コロナの影響で残念ながらほかの音楽家の皆さんと同様、なかなか仕事が出来ない状態にあります。そこで空いた時間を使って録り溜めてある映画を見たりしています。「羊と鋼の森」は調律師を描いた映画です。羊はハンマーを作っているフェルトの材料で、鋼は弦の材料です。森はピアノの本体でしょう。その中で、主人公の調律師が、音作りに悩んだときに、彼が調律師になるきっかけになった先輩の調律師に相談したところ、詩人の原民喜さんの言葉を伝えるシーンがあります。詩人が理想とする文体3つです。
「明るく静かに澄んで懐かしい文体、少しは甘えているようでありながら、きびしく深いものを湛えている文体、夢のように美しいが現実のようにたしかな文体」
懐かしいはセピア色のようなややくすんだ色を思わせますが、明るくすんだ文体の明快さは通常反対のイメージです。
甘えているものはきびしいものと反対のイメージです。
夢と現実は反対の要素です。
この詩人の言葉に異議を唱えたいのでは無く、その反対の話です。私が音楽のを作るとき、常に沈黙を含んだ音を出したいと思っています。音と沈黙は逆のイメージです。しかし、音が意味を持つためには静けさとの対比が無ければなりません。力強いフォルテはより大きな音を出した方が良さそうですが、無音の状態を想像できなければ、フォルテの意味は無くなります。より大きな音を出すように練習するのでは無く、音の無い状態を感じられるフォルテを目指すと言うことです。そしてピアノは沈黙の緊張感を常に感じられるピアノでなくてはならない。小さければ良いと言うことではありません。沈黙はとても力強いです。
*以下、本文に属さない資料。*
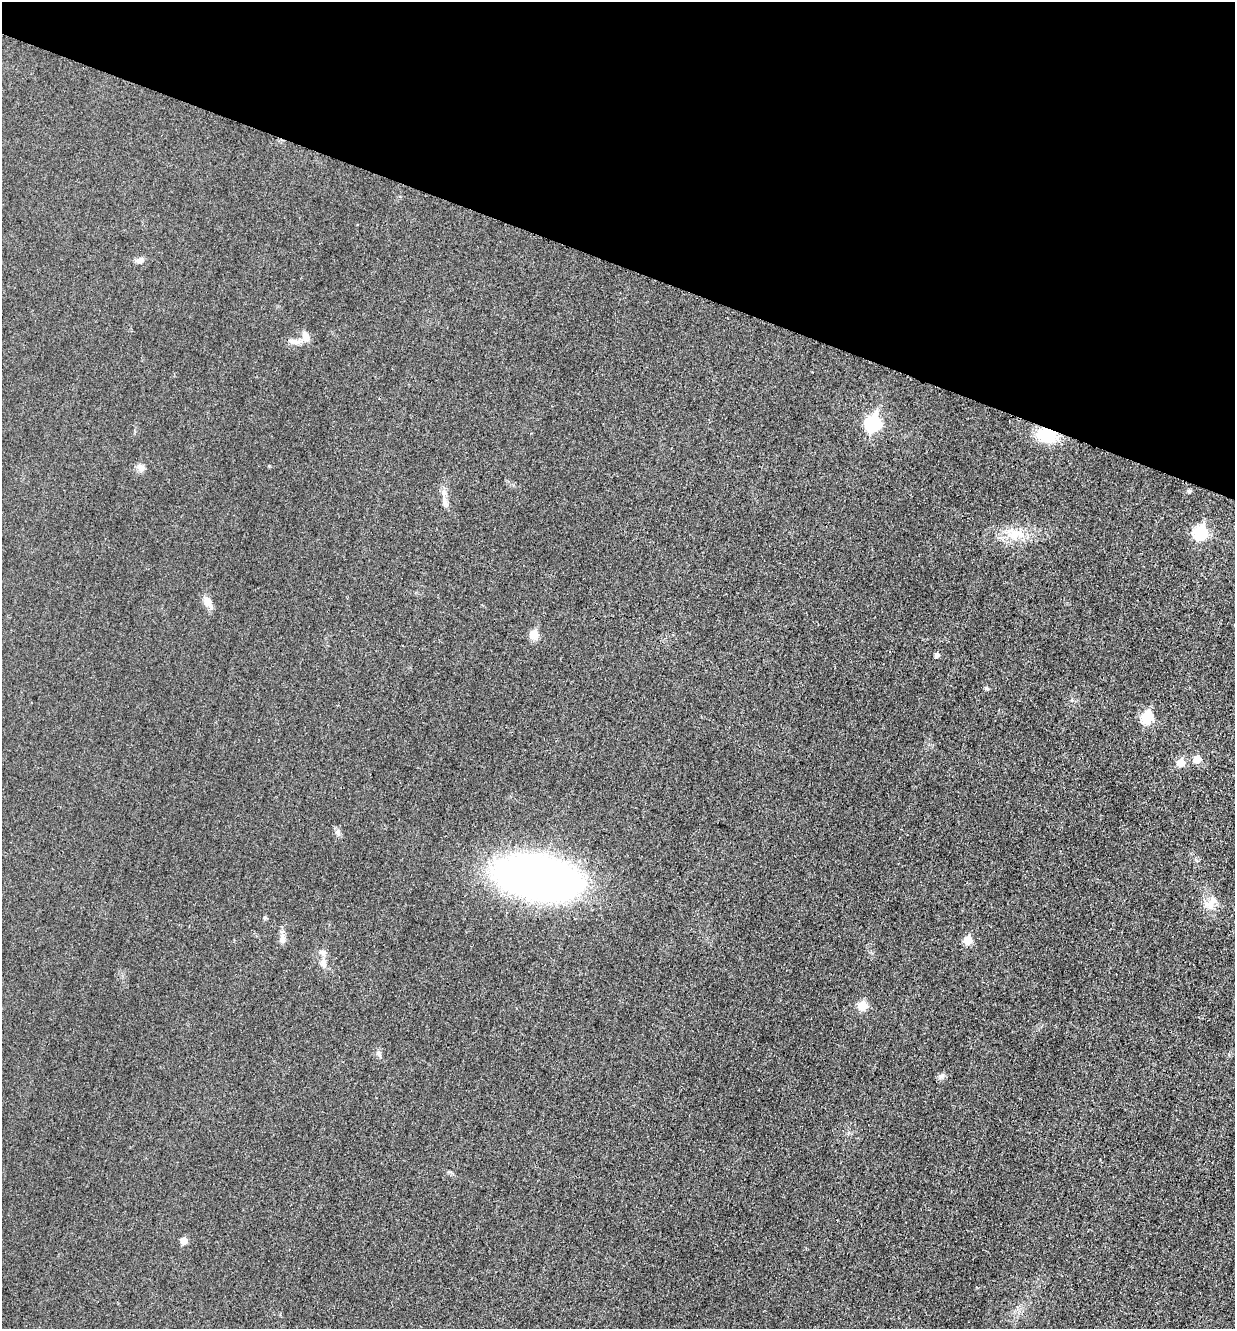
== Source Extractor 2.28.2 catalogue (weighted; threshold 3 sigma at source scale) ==
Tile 2 of 4 x 4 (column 2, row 1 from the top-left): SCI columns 1385-2617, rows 4000-5326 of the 5360 x 5349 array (HDU 1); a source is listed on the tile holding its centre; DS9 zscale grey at full resolution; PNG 1237 x 1331 px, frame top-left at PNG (2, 2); no overlay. Shown black and unused: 20% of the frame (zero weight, under 3 of 4 exposures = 2% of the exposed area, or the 3 px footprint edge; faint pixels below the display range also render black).
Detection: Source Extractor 2.28.2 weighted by HDU 2 'WHT'; one run over the whole footprint, this tile lists its part. Background 0.0259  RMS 0.0063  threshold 0.0282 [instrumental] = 3 sigma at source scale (4.5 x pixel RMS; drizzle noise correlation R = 1.50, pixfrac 1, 0.05/0.05 arcsec/px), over >= 5 px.
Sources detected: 27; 1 inside a brighter listed object's ellipse — not listed separately; the other 26 listed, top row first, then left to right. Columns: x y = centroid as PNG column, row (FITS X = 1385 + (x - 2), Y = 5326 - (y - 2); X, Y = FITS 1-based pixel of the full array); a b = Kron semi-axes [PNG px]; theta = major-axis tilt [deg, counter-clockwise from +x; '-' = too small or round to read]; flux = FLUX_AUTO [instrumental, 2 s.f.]
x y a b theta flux
139 260 11 7 17 2.7
305 336 14 9 -66 4.5
295 341 19 7 -7 4.2
873 423 8 7 - 99
1046 435 19 12 -13 27
141 468 11 8 -40 3.1
1189 491 7 4 -1 1
444 501 18 8 -72 4.4
1200 532 8 7 - 64
1016 534 27 15 -10 15
207 601 14 10 -57 4.8
533 634 6 6 - 15
937 655 5 5 - 2.1
986 688 5 4 - 1.2
1147 718 7 6 - 41
1197 759 6 6 - 9
1180 762 6 6 - 10
537 877 62 32 -10 400
1210 904 14 13 - 6.9
265 918 5 4 - 0.8
282 939 13 8 87 3.7
967 940 6 6 - 13
323 962 13 7 84 3.8
862 1006 6 6 - 19
941 1076 10 6 10 1.9
184 1241 5 5 - 7
Overlapping masked pixels (flux is a lower limit): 1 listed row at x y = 1046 435
Unlisted compact peaks at least as high as the median listed source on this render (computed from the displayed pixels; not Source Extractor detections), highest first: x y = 338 831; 269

なんだか分かるような分からないような、だまそうとしているような言葉に見えるかもしれませんが、音楽が人の心に深くしみこんでくるには、反対の要素を同時に含むような、細部が全体に、全体が細部につながるような音を探していかなくてはならないように思っています。細部が全体に、全体が細部につながるような音楽作りに関しては、また別の機会に書いていきます。